Listening to and involving people
The provider made it easy for people to share feedback and ideas, or raise complaints about their care, treatment and support. Staff involved people in decisions about their care and told them what had changed as a result. People and their relatives were given opportunities to give feedback about the care and support they received. This was through regular telephone calls and home visits. Although feedback from a relative confirmed they had never had to raise any concerns or complaints since the care started, they were very confident the management team would be available and listen to their feedback as a matter of priority. They added, “We know we can contact them at any time, even if it is late in the evening. They are always available and approachable."
Equity in access
The provider made sure that people could access the care, support and treatment they needed when they needed it. The provider and the care staff had regular interaction with the person to review their needs and find out if further support was needed. Where the person had mobility issues or struggled to communicate, the provider ensured they carried out home visits to check on their care and gather their feedback. Due to the nature of the live in care arrangement, where appropriate, staff supported them to healthcare appointments or called emergency services to ensure they accessed the care they required. Furthermore, staff also supported the person within the local community to improve their health and wellbeing. This was managed in a timely manner and in a way that worked for the person.
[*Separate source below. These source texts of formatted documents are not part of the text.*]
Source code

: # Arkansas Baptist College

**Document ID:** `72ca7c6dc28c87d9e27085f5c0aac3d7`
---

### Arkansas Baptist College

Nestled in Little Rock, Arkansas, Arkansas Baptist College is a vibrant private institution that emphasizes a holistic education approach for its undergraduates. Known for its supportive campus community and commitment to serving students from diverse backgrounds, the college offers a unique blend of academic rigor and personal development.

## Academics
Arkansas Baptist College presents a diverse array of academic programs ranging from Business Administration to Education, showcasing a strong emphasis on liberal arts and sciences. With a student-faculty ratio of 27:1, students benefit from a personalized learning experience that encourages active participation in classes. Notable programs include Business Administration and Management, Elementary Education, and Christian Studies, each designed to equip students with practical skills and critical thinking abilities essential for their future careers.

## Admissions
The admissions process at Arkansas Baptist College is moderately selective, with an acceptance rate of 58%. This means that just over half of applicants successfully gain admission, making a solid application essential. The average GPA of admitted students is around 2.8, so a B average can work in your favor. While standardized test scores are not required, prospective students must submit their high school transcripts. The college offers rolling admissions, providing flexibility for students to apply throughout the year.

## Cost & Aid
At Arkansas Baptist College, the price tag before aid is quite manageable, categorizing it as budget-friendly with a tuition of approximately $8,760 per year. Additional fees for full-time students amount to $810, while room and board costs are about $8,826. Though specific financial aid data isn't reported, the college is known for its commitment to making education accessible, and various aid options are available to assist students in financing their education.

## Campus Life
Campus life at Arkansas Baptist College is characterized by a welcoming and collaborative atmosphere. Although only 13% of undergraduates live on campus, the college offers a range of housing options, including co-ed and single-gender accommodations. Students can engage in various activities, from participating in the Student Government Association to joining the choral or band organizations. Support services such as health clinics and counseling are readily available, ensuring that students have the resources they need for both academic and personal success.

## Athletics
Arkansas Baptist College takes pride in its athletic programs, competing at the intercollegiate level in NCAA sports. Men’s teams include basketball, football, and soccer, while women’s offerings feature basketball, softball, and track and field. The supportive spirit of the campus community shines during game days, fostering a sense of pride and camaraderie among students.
Equity in experiences and outcomes
Staff and leaders actively listened to information about people who were most likely to experience inequality in experience or outcomes and tailored their care, support and treatment in response to this. The provider had an awareness of the groups of people who were at risk of possible disadvantages and provided staff with training to ensure they understood people’s human rights and be alert to forms of discrimination. The service said they made sure they gave people and their relatives plenty of opportunities to give feedback about their care and if they felt they could benefit from any additional help or support. The registered manager added, “We do this by ensuring proper training related to equality and discrimination, helping staff to have a proper understanding. With our checks, we can identify if there are areas of improvement within the knowledge of our staff."
Planning for the future
People were supported to plan for important life changes, so they could have enough time to make informed decisions about their future, including at the end of their life. The provider was aware of the importance of this if people’s needs changed. The provider’s handbook had advice and information for people and staff about end of life planning and how to discuss terminal illnesses. Although the person’s care plan did not have any information about any wishes or advanced decisions, the registered manager explained it was an area that was always discussed during their initial assessments. If this was something people and their relatives wanted to discuss and share, it would be incorporated into their care plans.